◆ **Work item**
When you repeat the entries, reproduce each line exactly and omit every picture.

*** Supplied records Section Begins ***

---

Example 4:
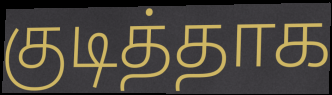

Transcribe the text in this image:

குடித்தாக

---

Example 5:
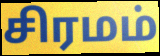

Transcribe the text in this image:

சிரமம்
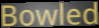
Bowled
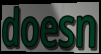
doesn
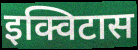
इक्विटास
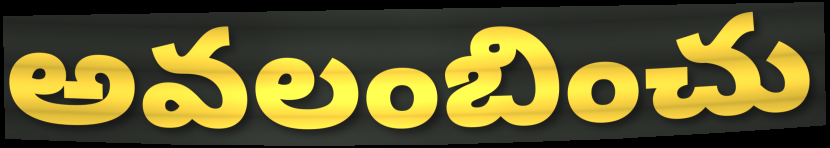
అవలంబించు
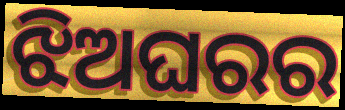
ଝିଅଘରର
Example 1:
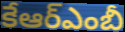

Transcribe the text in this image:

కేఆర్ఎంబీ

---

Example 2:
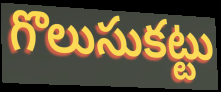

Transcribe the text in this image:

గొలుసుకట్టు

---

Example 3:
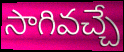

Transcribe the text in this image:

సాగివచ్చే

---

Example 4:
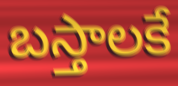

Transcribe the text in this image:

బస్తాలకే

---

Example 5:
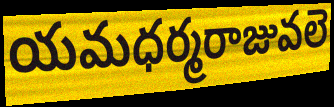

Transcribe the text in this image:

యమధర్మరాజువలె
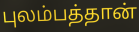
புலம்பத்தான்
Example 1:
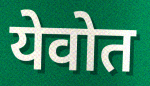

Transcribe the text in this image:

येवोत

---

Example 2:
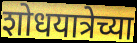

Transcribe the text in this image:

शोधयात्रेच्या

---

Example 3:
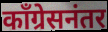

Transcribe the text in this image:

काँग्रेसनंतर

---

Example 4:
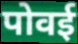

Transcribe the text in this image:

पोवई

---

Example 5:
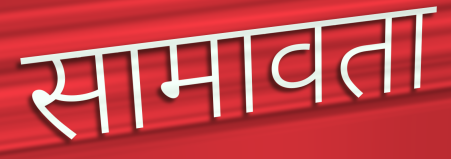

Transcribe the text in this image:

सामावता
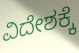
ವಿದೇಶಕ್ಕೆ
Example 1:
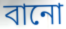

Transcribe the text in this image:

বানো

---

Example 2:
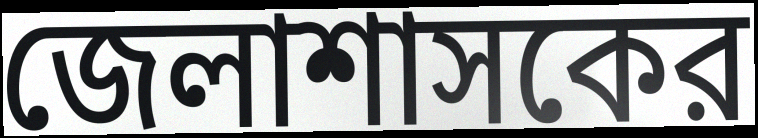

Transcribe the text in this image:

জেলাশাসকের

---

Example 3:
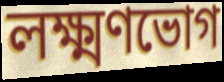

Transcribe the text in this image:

*** Supplied records Section Ends ***

◆ **Task solution**
---

Example 4:

Transcribe the text in this image:

குடித்தாக

---

Example 5:

Transcribe the text in this image:

சிரமம்
Bowled
doesn
इक्विटास
అవలంబించు
ଝିଅଘରର
Example 1:

Transcribe the text in this image:

కేఆర్ఎంబీ

---

Example 2:

Transcribe the text in this image:

గొలుసుకట్టు

---

Example 3:

Transcribe the text in this image:

సాగివచ్చే

---

Example 4:

Transcribe the text in this image:

బస్తాలకే

---

Example 5:

Transcribe the text in this image:

యమధర్మరాజువలె
புலம்பத்தான்
Example 1:

Transcribe the text in this image:

येवोत

---

Example 2:

Transcribe the text in this image:

शोधयात्रेच्या

---

Example 3:

Transcribe the text in this image:

काँग्रेसनंतर

---

Example 4:

Transcribe the text in this image:

पोवई

---

Example 5:

Transcribe the text in this image:

सामावता
ವಿದೇಶಕ್ಕೆ
Example 1:

Transcribe the text in this image:

বানো

---

Example 2:

Transcribe the text in this image:

জেলাশাসকের

---

Example 3:

Transcribe the text in this image:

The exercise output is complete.